▶ Task goal:
Copy the data exactly from the line that contains "takarmányozásra használt változatára)." through the line that contains "helyükről kapták az", keeping both end lines and leaving out everything else.

▶ Provided information:
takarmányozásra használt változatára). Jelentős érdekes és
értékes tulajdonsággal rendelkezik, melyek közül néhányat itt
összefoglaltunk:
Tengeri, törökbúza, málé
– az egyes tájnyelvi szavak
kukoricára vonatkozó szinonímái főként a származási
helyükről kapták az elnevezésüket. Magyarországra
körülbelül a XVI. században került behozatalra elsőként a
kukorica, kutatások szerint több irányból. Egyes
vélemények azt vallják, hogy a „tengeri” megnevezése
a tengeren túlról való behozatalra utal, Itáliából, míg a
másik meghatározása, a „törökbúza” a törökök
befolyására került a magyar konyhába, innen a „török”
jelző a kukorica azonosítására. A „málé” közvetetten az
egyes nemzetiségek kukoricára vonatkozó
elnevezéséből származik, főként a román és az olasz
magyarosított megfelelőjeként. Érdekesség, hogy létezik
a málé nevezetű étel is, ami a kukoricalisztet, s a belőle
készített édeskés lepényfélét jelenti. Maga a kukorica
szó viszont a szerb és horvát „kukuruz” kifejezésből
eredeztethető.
==
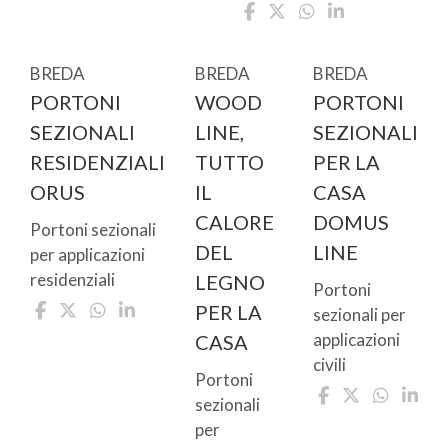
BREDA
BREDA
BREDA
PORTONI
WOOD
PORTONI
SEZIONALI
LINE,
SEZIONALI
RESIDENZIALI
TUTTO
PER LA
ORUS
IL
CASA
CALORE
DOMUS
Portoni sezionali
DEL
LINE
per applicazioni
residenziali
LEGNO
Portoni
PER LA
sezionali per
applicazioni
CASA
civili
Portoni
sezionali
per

▶ Completed task:
takarmányozásra használt változatára). Jelentős érdekes és
értékes tulajdonsággal rendelkezik, melyek közül néhányat itt
összefoglaltunk:
Tengeri, törökbúza, málé
– az egyes tájnyelvi szavak
kukoricára vonatkozó szinonímái főként a származási
helyükről kapták az elnevezésüket. Magyarországra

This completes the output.